There is a mournful ache throughout this musical, awakened especially each time we remember what these young, carefree boys are about to walk into. The dramatic irony, of course, is that they are completely unaware. Watching the clock count down on their innocence is crushing. For a handful of hours in Rose's bed, Birdlace is still a boy. But when the sun comes up on November 22, he'll cross a threshold and head into the fight of his life. Dogfight succeeds in its simplest moments, and despite the brutish cruelty of the young marines, it is a simple and tender love story.
As Birdlace, Ford gives a subtle, layered, and deeply emotional performance. His transition from innocent boy next door to hardened war veteran is a marvel. He demonstrates remarkable control over his effortless voice, and his performance of "Come Back" is the show's musical strong point. Parrilla brings an assured naïveté to Rose, a simple girl who may not have much confidence, but who is well aware of her worth. She is better in Rose's most docile, vulnerable moments.
The ubiquitous Patrick Varner is first-rate. He plays at least seven different characters, all of them thoughtfully etched. Troilo, one of the finest actors in Boston, brings polish and oomph to this production. His stage presence is unmatched, and he infuses some much-needed confidence into every scene he's in.
But it is the sublime Donovan who makes the most enduring impression. She plays a few different characters, chief among them Marcy, the prostitute, who lets it slip to Rose about the dogfight. From her first entrance, with a cigarette in hand and a tragic beehive hairdo, it is clear that this is Donovan's stage. Even when she speaks no lines or stand off to the side, it is impossible not to watch her. Her absence from Act 2 is its own kind of tragedy.

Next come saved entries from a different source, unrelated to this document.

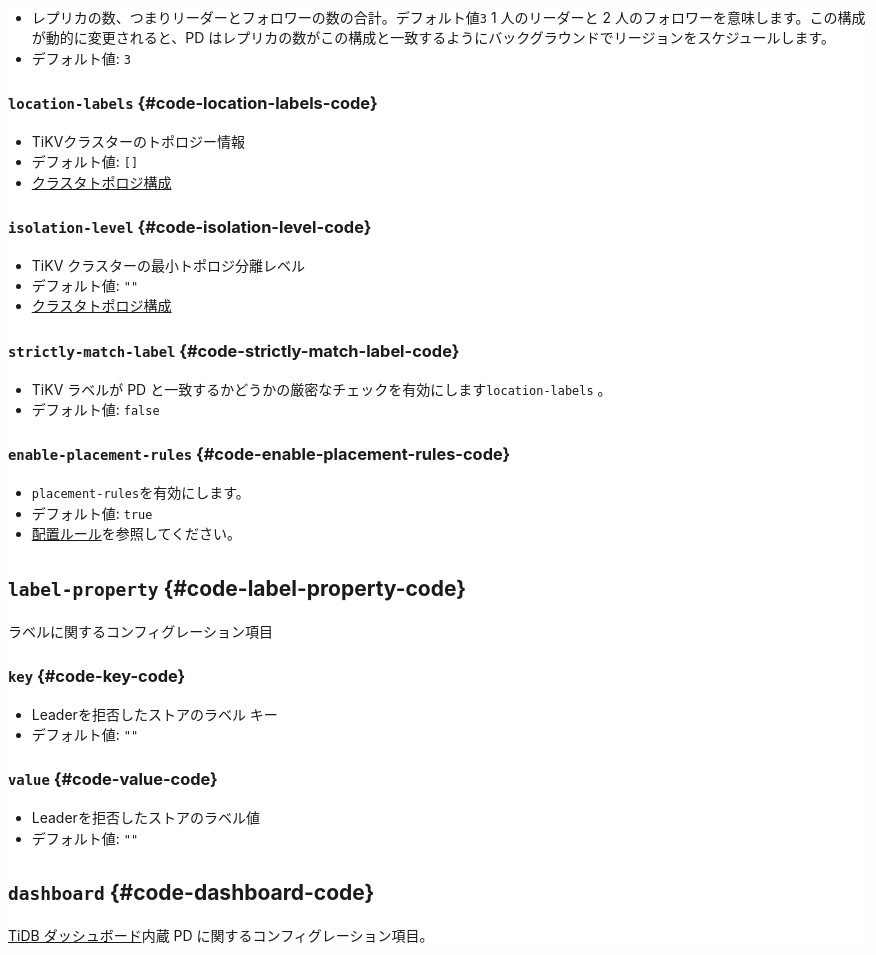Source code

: -   レプリカの数、つまりリーダーとフォロワーの数の合計。デフォルト値`3` 1 人のリーダーと 2 人のフォロワーを意味します。この構成が動的に変更されると、PD はレプリカの数がこの構成と一致するようにバックグラウンドでリージョンをスケジュールします。
-   デフォルト値: `3`

### <code>location-labels</code> {#code-location-labels-code}

-   TiKVクラスターのトポロジー情報
-   デフォルト値: `[]`
-   [<a href="/schedule-replicas-by-topology-labels.md">クラスタトポロジ構成</a>](/schedule-replicas-by-topology-labels.md)

### <code>isolation-level</code> {#code-isolation-level-code}

-   TiKV クラスターの最小トポロジ分離レベル
-   デフォルト値: `""`
-   [<a href="/schedule-replicas-by-topology-labels.md">クラスタトポロジ構成</a>](/schedule-replicas-by-topology-labels.md)

### <code>strictly-match-label</code> {#code-strictly-match-label-code}

-   TiKV ラベルが PD と一致するかどうかの厳密なチェックを有効にします`location-labels` 。
-   デフォルト値: `false`

### <code>enable-placement-rules</code> {#code-enable-placement-rules-code}

-   `placement-rules`を有効にします。
-   デフォルト値: `true`
-   [<a href="/configure-placement-rules.md">配置ルール</a>](/configure-placement-rules.md)を参照してください。

## <code>label-property</code> {#code-label-property-code}

ラベルに関するコンフィグレーション項目

### <code>key</code> {#code-key-code}

-   Leaderを拒否したストアのラベル キー
-   デフォルト値: `""`

### <code>value</code> {#code-value-code}

-   Leaderを拒否したストアのラベル値
-   デフォルト値: `""`

## <code>dashboard</code> {#code-dashboard-code}

[<a href="/dashboard/dashboard-intro.md">TiDB ダッシュボード</a>](/dashboard/dashboard-intro.md)内蔵 PD に関するコンフィグレーション項目。
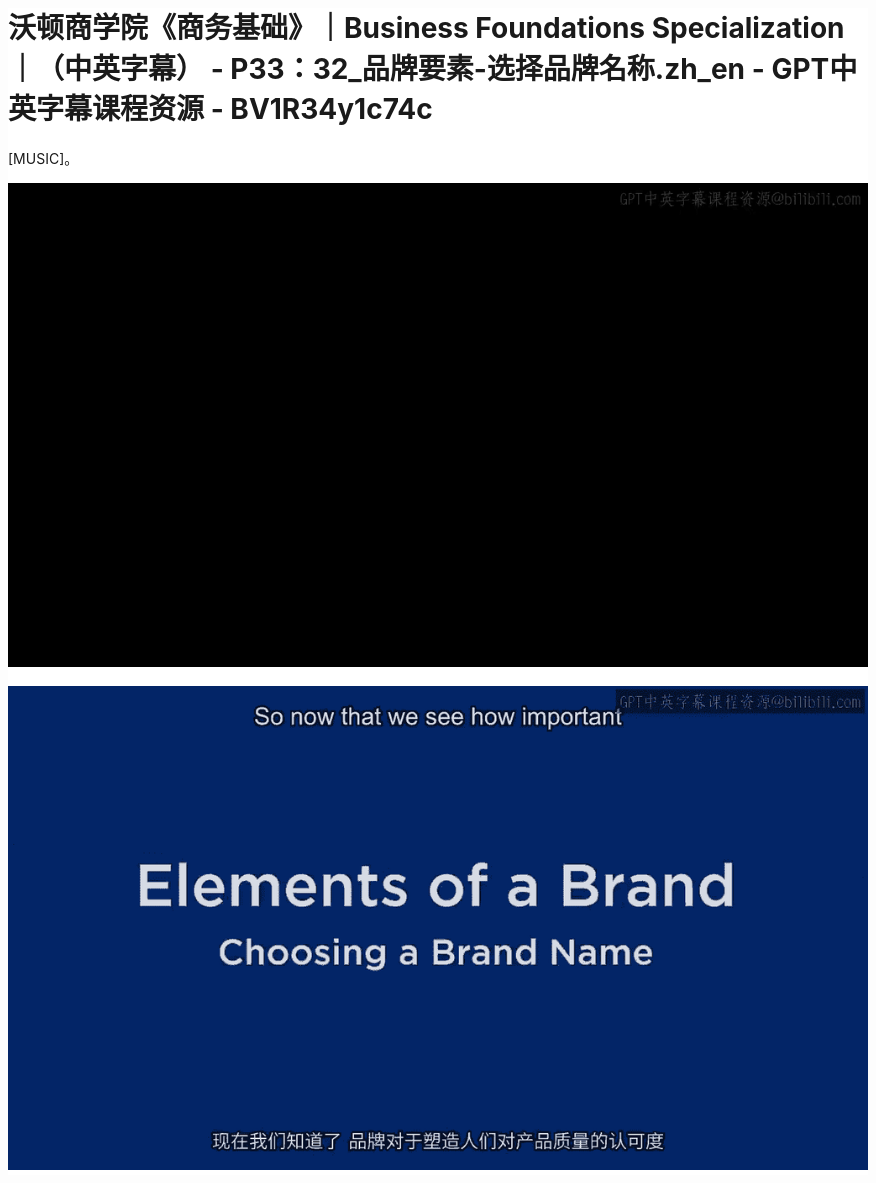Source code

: # 沃顿商学院《商务基础》｜Business Foundations Specialization｜（中英字幕） - P33：32_品牌要素-选择品牌名称.zh_en - GPT中英字幕课程资源 - BV1R34y1c74c

 [MUSIC]。

![](img/81507b970311c1578f92890c2066ce4e_1.png)

![](img/81507b970311c1578f92890c2066ce4e_2.png)
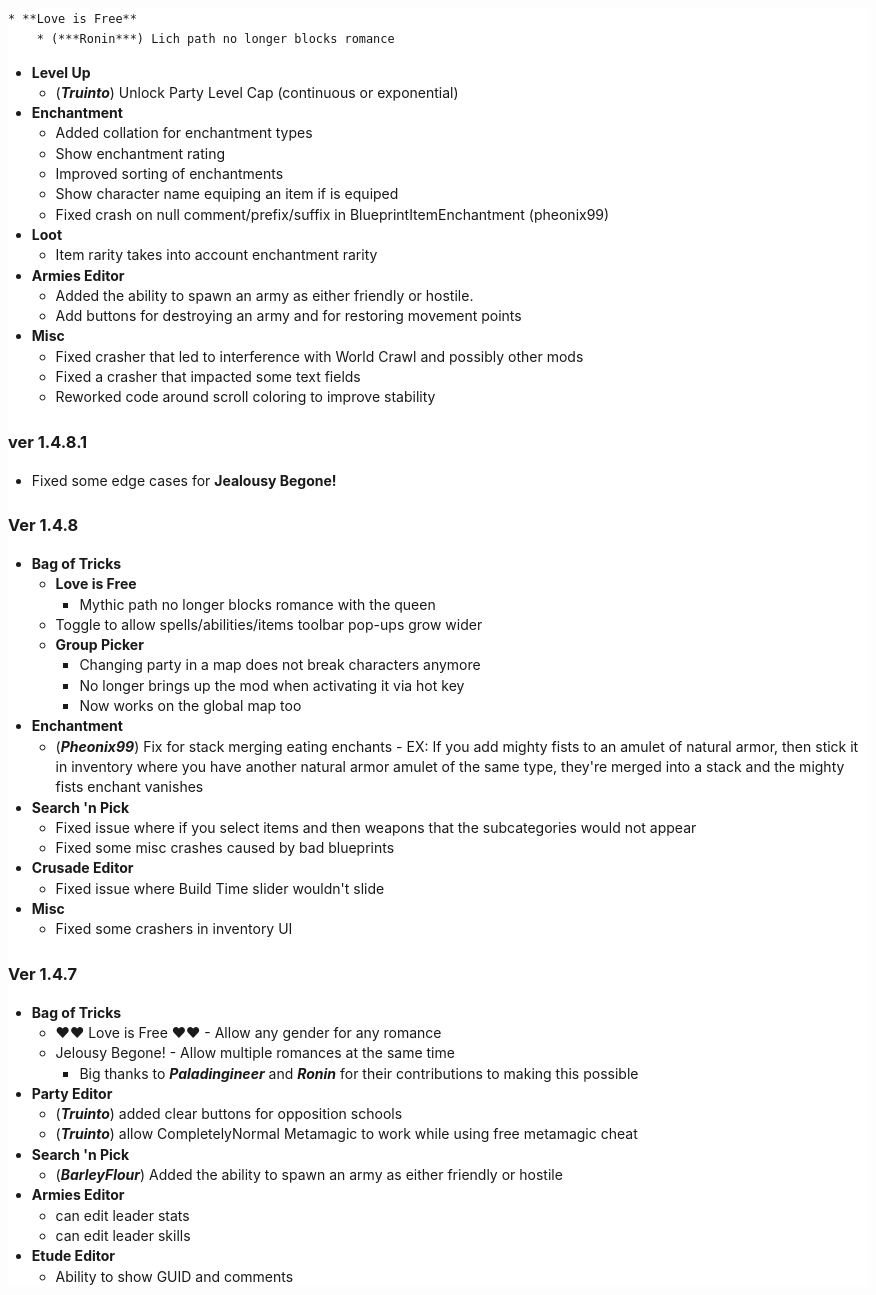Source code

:     * **Love is Free**
        * (***Ronin***) Lich path no longer blocks romance
* **Level Up**
    * (***Truinto***) Unlock Party Level Cap (continuous or exponential)
* **Enchantment**
    * Added collation for enchantment types
    * Show enchantment rating
    * Improved sorting of enchantments
    * Show character name equiping an item if is equiped
    * Fixed crash on null comment/prefix/suffix in BlueprintItemEnchantment (pheonix99)
* **Loot**
    * Item rarity takes into account enchantment rarity
* **Armies Editor**
    * Added the ability to spawn an army as either friendly or hostile.
    * Add buttons for destroying an army and for restoring movement points
* **Misc**
    * Fixed crasher that led to interference with World Crawl and possibly other mods
    * Fixed a crasher that impacted some text fields
    * Reworked code around scroll coloring to improve stability

### ver 1.4.8.1

* Fixed some edge cases for **Jealousy Begone!**

### Ver 1.4.8

* **Bag of Tricks**
    * **Love is Free**
        * Mythic path no longer blocks romance with the queen
    * Toggle to allow spells/abilities/items toolbar pop-ups grow wider
    * **Group Picker**
        * Changing party in a map does not break characters anymore
        * No longer brings up the mod when activating it via hot key
        * Now works on the global map too
* **Enchantment**
    * (***Pheonix99***) Fix for stack merging eating enchants - EX: If you add mighty fists to an amulet of natural
      armor, then stick it in inventory where you have another natural armor amulet of the same type, they're merged
      into a stack and the mighty fists enchant vanishes
* **Search 'n Pick**
    * Fixed issue where if you select items and then weapons that the subcategories would not appear
    * Fixed some misc crashes caused by bad blueprints
* **Crusade Editor**
    * Fixed issue where Build Time slider wouldn't slide
* **Misc**
    * Fixed some crashers in inventory UI

### Ver 1.4.7

* **Bag of Tricks**
    * ♥♥ Love is Free ♥♥ - Allow any gender for any romance
    * Jelousy Begone! - Allow multiple romances at the same time
        * Big thanks to ***Paladingineer*** and ***Ronin*** for their contributions to making this possible
* **Party Editor**
    * (***Truinto***) added clear buttons for opposition schools
    * (***Truinto***) allow CompletelyNormal Metamagic to work while using free metamagic cheat
* **Search 'n Pick**
    * (***BarleyFlour***) Added the ability to spawn an army as either friendly or hostile
* **Armies Editor**
    * can edit leader stats
    * can edit leader skills
* **Etude Editor**
    * Ability to show GUID and comments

Directed by Paul Daigneault, the musical runs like a sharp, well-oiled machine. Pasek and Paul's score is respectable, despite being mostly forgettable and laced with the influences of composers and lyricists such as Stephen Sondheim and Jason Robert Brown. It is truly the work of two young, new composers who are still finding their way.
The creative team is top-shelf: Peter Duchan crafts an intelligent and strong book, and the production looks and sounds terrific. Music director José Delgado has put together a four-piece band that sounds doubly large. Larry Sousa's muscular, jivey choreography and well-planned musical staging is an asset; it is nice to see a musical of this sort that is not over-choreographed. Set designer Cristina Todesco's work is sparse but effective. Elisabetta Polito's costumes are spot-on, and Jeff Adelberg's lighting makes this production look vibrant and electric.
While Dogfight hints at the talent of what's to come with Pasek and Paul, there's still an amateur quality to this production that is seldom, if ever, seen with SpeakEasy. It's not entirely the creators' fault; the young cast, while talented, lack the confidence and professionalism that needs to be developed a bit more as they find their footing onstage. The one major exception to this is Donovan, whose teetering around the stage while looking like Amy Winehouse by way of Jackie O, is very near worth the price of admission on her own. Although her stage time is brief, Donovan elevates Dogfight to higher ground, somewhere very near musical-theater heaven.